◆ WRITTEN TASK A: Reproduce the passage of the freelancer thread starting at "I would also" and ending at "your problems.".
◆ WRITTEN TASK B:
Answer these questions using the freelancer thread:
(i) How many people are on the team that the Bitstocks developers would join?
(ii) In which city is the person offering electronics and robotics work based?
(iii) From which country does the UI/UX designer come?
◆ WRITTEN TASK C: Continue the freelancer thread from the point where it stops.

I take care over what I do, writing good quality code backed up with automated
tests, and documentation where relevant. I am an excellent communicator, I
build my own apps in my spare time and also maintain a regular blog:
[https://rsmith.io/blog](https://rsmith.io/blog).

Technologies: React, Angular 1.x, Ruby on Rails, Javascript, Python 2 & 3,
Ruby, Typescript, HTML/CSS/SASS, MySQL, Postgres, AWS, Heroku

Résumé/CV: [https://rsmith.io/cv](https://rsmith.io/cv)

------
Rjevski
SEEKING FREELANCER | London, UK | Local only | 6-month contract,
£450-£500/day, starting immediately.

Bitstocks | [https://www.bitstocks.com](https://www.bitstocks.com) is looking
for experienced Django developers to build a next-generation cryptocurrency
trading platform.

You will be working with the latest versions of Django (2.1 at the time of
this writing), Django REST Framework and Python 3 as part of a team of 5.

Required skills:

    
    
        * Python 3 proficiency
        * Django experience
        * Django REST Framework (or similar) experience
    

Desirable skills:

    
    
        * Experience or interest in cryptocurrencies
        * Experience developing financial systems
        * Experience with IT security
    

The interview process will be an initial phone call followed by a short (~30
minutes) take-home coding exercise and then a face-to-face interview.

Apply today at careers@bitstocks.com.

------
Kliment
SEEKING WORK - Based in Cologne, Germany, remote or Europe preferred

I do custom electronics, robotics, and embedded software development - I
specialize in quickly turning ideas into prototypes. I've built custom
automation equipment for chemistry labs, sensors that are in use in
household/utility applications, control circuitry for construction equipment,
3d printing electronics, data acquisition equipment. No project too small. Few
projects too large. Deep discounts for open source hardware work.

I would also be happy to come over (anywhere in Europe) and teach any of the
above skills to a small group of interested people. I've taught courses in
electronic assembly (SMD), 3d printing (building/using printers, iterative 3d
model design using programming) and robot design and construction. I've taught
courses at several universities, hackspaces, and conferences.

------
gilli
\---

SEEKING WORK - Remote

UI/UX designer and front-end developer from Iceland with good solutions for
your problems.

(Dataset entries)
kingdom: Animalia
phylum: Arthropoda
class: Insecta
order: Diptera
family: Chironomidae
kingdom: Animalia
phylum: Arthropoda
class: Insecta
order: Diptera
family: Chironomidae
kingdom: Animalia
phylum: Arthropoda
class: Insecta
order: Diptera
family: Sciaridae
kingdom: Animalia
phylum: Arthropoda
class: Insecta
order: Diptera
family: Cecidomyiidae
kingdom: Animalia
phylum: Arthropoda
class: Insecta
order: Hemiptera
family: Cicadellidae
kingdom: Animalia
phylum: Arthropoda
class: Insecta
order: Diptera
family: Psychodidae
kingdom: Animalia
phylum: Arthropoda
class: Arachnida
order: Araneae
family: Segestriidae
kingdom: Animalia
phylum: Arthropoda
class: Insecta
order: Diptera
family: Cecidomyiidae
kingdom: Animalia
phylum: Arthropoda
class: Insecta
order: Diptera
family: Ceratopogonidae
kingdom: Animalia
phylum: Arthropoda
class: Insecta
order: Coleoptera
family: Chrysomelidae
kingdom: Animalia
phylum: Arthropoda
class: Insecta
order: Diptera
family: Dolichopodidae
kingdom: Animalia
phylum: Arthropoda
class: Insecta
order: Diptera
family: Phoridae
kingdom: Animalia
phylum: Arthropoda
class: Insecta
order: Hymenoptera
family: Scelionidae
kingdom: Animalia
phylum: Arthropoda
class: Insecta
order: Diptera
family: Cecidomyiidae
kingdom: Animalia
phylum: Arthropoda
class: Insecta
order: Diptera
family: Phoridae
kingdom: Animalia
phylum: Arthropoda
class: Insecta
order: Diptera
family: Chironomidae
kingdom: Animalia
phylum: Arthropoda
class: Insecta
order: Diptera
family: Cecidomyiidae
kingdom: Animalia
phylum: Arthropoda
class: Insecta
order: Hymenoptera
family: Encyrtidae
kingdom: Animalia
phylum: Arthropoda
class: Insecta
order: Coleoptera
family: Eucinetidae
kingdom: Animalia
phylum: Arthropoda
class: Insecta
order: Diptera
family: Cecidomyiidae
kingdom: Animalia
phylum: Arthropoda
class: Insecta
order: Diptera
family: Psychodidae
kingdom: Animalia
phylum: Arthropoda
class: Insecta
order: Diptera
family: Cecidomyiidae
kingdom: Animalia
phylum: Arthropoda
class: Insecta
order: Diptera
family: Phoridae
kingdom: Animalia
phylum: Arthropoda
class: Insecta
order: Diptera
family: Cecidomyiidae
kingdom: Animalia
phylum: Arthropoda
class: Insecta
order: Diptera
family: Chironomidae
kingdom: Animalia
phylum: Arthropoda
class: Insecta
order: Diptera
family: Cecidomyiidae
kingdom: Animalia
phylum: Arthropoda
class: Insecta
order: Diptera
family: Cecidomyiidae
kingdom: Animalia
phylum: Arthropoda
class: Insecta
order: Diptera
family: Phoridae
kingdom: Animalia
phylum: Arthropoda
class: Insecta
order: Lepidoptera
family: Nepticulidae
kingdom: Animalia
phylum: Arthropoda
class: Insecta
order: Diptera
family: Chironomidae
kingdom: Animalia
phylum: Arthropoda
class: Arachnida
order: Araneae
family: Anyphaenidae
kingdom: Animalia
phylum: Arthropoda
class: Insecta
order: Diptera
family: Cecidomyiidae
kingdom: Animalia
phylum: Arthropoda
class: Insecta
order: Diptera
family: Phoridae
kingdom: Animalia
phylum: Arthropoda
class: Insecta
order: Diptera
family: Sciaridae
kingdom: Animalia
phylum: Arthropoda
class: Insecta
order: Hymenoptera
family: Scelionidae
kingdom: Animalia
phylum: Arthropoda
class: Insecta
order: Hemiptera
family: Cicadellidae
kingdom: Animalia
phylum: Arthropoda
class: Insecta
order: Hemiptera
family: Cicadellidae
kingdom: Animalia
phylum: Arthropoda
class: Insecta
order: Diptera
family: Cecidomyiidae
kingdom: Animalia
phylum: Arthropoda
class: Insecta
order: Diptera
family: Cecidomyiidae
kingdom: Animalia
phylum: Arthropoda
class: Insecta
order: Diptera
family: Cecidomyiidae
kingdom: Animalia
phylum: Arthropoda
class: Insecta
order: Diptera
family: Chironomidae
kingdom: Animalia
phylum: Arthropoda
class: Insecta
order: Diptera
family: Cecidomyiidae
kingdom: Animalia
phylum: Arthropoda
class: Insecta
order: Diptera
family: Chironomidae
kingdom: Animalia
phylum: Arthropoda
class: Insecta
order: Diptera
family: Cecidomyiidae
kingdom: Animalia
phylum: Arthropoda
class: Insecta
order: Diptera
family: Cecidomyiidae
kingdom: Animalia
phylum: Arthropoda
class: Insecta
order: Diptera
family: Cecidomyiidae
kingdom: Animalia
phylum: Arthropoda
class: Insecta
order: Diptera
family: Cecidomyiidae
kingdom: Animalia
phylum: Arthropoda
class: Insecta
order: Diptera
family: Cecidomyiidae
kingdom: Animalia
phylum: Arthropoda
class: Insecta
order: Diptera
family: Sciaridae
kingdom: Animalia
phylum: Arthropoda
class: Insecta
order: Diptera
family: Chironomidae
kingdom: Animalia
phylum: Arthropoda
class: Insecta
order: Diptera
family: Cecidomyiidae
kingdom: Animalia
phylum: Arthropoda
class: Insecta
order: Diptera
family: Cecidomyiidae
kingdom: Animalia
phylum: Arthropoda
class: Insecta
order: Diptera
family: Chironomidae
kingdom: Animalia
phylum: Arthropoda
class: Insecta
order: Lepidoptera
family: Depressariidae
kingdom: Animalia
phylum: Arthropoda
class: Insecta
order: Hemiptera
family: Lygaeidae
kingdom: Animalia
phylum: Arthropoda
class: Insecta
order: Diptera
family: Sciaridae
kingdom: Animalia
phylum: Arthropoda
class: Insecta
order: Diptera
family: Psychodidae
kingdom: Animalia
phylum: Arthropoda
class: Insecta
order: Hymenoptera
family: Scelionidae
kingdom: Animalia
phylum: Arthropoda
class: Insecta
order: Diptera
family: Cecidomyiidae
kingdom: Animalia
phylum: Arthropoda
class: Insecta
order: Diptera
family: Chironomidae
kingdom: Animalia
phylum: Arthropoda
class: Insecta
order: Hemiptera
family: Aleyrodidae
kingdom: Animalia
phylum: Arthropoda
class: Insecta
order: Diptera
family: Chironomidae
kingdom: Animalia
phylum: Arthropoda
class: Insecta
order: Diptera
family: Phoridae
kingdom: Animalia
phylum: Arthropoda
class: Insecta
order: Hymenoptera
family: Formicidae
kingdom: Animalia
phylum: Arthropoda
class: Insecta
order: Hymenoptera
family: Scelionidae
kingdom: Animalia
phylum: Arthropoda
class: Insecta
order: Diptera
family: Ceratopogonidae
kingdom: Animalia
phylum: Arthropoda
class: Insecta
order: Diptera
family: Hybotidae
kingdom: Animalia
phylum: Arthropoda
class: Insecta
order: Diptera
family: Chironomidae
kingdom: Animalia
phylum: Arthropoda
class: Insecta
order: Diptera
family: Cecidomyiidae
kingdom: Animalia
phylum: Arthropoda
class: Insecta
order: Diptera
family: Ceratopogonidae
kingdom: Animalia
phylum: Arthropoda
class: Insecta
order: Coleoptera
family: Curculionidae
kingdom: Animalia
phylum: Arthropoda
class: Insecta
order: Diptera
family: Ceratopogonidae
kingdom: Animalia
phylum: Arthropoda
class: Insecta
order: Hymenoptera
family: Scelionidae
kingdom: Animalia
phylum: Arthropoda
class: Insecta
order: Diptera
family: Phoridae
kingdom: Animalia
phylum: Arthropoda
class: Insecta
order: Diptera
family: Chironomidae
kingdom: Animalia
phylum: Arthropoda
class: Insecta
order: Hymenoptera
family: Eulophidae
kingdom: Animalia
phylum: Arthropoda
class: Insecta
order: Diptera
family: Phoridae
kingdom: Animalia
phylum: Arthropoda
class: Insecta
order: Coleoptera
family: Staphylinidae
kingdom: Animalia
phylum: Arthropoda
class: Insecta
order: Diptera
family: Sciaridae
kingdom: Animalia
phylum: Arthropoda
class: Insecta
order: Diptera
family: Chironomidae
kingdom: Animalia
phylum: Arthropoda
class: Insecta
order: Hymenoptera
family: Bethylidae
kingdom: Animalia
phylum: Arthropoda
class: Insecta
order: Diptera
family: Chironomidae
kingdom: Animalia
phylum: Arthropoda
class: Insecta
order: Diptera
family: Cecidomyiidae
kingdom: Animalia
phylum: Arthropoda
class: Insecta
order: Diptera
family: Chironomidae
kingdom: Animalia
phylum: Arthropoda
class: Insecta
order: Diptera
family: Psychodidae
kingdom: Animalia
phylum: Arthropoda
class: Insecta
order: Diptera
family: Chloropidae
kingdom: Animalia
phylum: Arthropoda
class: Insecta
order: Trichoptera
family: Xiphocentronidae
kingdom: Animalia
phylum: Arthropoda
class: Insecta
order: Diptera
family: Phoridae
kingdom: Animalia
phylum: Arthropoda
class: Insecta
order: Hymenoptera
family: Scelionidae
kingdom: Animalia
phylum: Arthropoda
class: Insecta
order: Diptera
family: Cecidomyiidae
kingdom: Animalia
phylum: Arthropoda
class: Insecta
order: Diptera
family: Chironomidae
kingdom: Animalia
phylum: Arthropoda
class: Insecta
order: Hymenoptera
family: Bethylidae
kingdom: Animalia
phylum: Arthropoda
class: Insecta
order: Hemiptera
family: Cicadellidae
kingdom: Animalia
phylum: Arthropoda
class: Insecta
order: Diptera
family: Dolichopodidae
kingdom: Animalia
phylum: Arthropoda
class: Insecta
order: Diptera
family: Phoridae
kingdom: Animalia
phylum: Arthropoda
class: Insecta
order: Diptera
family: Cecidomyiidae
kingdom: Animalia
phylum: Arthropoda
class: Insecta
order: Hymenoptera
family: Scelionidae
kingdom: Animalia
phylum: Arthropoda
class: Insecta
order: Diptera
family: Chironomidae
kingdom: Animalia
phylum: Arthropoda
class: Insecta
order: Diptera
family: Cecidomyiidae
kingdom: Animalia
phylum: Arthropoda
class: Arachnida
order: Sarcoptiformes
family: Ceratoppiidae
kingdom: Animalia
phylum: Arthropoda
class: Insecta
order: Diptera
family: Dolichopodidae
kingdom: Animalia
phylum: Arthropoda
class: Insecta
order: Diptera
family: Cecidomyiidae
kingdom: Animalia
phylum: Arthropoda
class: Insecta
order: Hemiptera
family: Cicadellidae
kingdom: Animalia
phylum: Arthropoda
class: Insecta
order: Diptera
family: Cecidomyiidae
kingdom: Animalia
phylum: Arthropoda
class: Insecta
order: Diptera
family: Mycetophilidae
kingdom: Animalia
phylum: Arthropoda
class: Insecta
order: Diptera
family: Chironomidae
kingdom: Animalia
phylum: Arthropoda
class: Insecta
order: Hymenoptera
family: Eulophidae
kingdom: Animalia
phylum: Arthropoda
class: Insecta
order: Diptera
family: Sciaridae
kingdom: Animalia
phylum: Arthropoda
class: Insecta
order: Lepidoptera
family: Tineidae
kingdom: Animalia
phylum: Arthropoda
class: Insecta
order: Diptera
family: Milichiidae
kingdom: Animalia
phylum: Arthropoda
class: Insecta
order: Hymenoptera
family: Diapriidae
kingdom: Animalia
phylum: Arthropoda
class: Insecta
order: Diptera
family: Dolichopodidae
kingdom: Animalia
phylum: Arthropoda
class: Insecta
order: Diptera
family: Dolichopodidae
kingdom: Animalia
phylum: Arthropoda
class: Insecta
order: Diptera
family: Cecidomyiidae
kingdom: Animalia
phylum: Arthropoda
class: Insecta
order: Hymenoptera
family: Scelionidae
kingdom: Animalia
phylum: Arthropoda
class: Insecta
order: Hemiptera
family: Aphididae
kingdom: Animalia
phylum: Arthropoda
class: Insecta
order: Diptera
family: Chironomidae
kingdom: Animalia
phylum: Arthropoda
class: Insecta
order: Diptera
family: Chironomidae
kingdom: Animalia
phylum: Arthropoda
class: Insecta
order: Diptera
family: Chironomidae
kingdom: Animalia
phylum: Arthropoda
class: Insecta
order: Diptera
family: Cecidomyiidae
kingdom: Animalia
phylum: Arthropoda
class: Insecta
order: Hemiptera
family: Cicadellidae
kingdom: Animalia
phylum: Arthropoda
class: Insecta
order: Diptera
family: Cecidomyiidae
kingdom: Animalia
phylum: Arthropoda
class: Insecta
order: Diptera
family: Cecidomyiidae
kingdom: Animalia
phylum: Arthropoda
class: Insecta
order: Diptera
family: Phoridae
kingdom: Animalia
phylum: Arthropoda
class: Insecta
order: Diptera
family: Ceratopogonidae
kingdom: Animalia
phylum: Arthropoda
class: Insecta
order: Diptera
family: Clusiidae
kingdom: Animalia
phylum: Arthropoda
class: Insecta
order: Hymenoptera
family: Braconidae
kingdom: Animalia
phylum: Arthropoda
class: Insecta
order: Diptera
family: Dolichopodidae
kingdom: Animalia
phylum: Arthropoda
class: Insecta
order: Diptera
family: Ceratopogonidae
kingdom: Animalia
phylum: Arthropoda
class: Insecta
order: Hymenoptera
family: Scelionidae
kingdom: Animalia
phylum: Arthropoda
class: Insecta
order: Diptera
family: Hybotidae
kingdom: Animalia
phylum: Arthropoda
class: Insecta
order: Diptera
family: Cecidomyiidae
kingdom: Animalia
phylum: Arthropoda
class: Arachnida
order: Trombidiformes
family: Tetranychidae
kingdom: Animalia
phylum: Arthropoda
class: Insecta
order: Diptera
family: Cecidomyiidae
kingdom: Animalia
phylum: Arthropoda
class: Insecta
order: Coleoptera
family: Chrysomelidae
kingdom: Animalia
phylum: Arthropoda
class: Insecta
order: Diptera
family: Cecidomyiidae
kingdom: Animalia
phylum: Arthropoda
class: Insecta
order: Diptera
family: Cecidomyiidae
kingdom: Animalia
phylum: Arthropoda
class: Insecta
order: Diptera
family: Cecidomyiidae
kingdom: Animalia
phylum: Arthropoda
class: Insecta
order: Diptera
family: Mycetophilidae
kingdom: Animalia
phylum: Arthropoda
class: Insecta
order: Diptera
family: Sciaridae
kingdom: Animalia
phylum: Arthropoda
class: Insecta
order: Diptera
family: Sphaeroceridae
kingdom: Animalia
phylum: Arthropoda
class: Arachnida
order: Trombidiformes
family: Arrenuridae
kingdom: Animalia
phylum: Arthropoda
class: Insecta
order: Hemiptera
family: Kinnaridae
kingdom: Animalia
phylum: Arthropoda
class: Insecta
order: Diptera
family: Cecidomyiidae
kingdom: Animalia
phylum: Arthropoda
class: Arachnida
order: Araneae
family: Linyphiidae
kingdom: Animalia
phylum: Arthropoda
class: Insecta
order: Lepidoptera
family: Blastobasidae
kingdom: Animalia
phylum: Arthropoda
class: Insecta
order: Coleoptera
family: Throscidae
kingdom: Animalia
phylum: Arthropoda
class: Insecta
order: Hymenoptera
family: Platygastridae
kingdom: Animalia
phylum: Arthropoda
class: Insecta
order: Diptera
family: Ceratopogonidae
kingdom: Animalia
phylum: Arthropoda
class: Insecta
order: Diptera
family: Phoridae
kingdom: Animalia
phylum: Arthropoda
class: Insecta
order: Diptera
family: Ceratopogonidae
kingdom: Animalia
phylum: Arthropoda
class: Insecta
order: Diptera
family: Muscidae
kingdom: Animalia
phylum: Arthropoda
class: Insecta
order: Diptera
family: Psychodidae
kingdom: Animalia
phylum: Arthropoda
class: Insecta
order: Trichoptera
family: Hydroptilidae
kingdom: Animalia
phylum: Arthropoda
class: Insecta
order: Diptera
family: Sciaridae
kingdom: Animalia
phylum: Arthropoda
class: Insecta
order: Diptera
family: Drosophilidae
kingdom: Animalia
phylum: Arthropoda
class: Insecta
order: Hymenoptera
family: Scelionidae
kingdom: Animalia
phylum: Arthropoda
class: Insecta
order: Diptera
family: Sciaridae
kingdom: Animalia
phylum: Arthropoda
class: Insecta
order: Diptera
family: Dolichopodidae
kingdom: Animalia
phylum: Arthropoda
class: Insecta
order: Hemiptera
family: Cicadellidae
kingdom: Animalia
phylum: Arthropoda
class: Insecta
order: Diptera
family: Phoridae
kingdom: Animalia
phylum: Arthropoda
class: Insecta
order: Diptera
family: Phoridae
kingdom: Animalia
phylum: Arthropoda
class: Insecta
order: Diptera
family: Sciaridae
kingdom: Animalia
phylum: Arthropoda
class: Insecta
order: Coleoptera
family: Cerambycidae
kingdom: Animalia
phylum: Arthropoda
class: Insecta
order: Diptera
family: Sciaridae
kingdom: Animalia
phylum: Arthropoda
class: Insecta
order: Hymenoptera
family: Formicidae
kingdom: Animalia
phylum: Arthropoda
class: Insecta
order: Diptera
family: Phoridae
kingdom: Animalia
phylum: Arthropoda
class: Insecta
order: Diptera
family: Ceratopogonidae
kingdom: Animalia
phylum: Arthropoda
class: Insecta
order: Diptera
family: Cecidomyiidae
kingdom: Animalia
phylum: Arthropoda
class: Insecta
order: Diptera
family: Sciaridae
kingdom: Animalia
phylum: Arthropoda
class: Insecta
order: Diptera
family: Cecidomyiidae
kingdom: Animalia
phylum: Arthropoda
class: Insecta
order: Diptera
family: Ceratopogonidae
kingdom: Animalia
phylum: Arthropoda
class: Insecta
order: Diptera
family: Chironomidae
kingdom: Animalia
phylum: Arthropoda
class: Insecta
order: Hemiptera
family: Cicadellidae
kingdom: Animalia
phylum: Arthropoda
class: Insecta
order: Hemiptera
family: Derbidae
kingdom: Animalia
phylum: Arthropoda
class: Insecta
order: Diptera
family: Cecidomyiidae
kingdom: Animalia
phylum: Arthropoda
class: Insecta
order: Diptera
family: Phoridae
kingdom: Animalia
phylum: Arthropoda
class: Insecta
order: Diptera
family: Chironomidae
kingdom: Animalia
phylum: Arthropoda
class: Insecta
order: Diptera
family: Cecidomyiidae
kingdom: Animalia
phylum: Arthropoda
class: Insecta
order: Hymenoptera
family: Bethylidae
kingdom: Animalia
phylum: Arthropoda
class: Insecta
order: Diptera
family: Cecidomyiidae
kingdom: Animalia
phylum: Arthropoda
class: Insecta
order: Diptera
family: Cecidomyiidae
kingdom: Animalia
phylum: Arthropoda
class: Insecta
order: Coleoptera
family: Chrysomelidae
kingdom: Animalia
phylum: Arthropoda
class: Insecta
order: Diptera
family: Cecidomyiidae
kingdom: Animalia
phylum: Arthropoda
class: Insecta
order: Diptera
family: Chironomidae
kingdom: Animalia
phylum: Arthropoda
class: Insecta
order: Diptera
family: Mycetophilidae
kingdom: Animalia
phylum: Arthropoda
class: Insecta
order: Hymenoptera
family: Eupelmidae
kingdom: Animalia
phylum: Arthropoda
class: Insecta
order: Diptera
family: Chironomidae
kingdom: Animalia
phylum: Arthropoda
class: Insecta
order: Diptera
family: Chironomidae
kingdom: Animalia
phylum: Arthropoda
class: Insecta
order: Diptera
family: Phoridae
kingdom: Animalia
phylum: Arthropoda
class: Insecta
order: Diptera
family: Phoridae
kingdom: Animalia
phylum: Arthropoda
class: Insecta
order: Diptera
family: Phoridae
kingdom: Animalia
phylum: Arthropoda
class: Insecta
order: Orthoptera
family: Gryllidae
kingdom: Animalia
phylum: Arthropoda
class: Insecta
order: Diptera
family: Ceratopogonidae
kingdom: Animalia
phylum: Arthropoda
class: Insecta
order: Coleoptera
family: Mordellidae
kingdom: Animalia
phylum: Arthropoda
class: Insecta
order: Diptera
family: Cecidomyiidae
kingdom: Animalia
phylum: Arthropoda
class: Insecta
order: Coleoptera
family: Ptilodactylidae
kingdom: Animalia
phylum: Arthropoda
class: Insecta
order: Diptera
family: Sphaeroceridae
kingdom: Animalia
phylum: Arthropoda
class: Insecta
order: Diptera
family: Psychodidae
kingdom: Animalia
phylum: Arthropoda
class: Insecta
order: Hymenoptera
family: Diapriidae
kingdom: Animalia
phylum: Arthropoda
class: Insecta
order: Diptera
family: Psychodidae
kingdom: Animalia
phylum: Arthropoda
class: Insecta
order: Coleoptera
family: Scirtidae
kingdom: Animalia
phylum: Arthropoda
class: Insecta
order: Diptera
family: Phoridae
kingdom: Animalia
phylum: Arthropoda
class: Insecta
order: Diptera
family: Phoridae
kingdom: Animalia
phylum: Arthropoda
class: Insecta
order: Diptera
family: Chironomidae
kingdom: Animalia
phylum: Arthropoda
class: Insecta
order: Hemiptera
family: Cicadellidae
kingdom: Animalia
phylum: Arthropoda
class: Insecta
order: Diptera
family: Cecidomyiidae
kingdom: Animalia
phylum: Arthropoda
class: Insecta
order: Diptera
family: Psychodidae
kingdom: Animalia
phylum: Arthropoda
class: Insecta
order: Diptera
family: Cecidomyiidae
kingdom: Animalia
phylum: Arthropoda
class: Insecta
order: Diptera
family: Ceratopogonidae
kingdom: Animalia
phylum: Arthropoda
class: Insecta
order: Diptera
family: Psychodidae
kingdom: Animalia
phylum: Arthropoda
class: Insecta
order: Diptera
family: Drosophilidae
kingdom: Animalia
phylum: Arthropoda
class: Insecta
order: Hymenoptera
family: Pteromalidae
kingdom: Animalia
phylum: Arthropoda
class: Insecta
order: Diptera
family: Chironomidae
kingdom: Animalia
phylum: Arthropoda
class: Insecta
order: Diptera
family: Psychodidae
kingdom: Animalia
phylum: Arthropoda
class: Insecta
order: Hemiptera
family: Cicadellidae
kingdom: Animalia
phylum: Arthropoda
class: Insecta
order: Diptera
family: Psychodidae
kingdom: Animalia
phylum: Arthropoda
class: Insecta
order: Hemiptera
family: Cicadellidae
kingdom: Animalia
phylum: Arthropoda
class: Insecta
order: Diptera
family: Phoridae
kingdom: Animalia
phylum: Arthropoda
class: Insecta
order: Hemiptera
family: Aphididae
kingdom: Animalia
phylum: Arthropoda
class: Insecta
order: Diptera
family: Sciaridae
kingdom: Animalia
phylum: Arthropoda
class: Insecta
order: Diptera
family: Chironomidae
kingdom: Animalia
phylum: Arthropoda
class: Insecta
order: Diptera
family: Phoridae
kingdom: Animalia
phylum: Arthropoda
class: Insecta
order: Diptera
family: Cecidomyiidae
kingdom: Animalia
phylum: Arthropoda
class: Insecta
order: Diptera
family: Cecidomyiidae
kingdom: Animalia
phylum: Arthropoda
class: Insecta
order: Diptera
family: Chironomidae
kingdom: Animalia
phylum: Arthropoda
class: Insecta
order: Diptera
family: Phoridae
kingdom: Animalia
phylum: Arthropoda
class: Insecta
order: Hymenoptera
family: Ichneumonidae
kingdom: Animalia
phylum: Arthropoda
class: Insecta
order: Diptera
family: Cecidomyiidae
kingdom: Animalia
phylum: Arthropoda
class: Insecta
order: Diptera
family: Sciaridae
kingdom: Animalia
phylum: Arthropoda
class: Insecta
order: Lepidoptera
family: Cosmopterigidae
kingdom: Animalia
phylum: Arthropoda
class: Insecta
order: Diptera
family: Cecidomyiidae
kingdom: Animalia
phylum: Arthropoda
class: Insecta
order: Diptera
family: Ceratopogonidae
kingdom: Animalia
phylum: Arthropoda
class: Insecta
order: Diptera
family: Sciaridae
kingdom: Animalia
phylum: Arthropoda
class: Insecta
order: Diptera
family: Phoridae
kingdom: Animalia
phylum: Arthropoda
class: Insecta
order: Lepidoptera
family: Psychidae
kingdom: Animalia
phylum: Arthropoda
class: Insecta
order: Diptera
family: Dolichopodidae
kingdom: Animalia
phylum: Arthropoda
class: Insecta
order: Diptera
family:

◆ TASK RESULT A:
I would also be happy to come over (anywhere in Europe) and teach any of the
above skills to a small group of interested people. I've taught courses in
electronic assembly (SMD), 3d printing (building/using printers, iterative 3d
model design using programming) and robot design and construction. I've taught
courses at several universities, hackspaces, and conferences.

------
gilli
\---

SEEKING WORK - Remote

UI/UX designer and front-end developer from Iceland with good solutions for
your problems.

◆ TASK RESULT B:
(i) Five.
(ii) Cologne, Germany.
(iii) Iceland.

◆ TASK RESULT C:
\---

I can help you with:

UX/UI Design - We'll work together to make user flows, wireframes, prototypes
and interfaces to get a clear overview of our goals and how the user will
achieve them.

Front-end development - Implementing a design is hard. I got the skills to
work with your developers, or on my own, to make the end results great.

You can checkout some of my previous work at
[https://gilli.is/](https://gilli.is/)

 __Let 's work together! Contact me at gilli@hn.gilli.is __

Related links:

* Dribbble: [http://dribbble.com/gilli](http://dribbble.com/gilli)

* Twitter: [http://twitter.com/gillisig](http://twitter.com/gillisig)

* Github: [http://github.com/gillisig](http://github.com/gillisig)

\---

------
embrangler
SEEKING FREELANCER | Boulder, CO | Remote

At Uplift, we’re on a mission to perfect our working lives all while learning,
building, and enjoying our free time.

We're looking for software engineers who want to create their own career path
on their own terms. Engineers who value the flexibility to work on several
different projects along with the opportunity to keep learning.

If you're a good communicator. If you're self-sufficient. If you're passionate
about the work you do and have been looking for a new, exciting opportunity to
grow, come work with us!

Technologies

You are at least mid-level to senior in one or both of these:

* React, React Native

* Python (3+) / Django (2+)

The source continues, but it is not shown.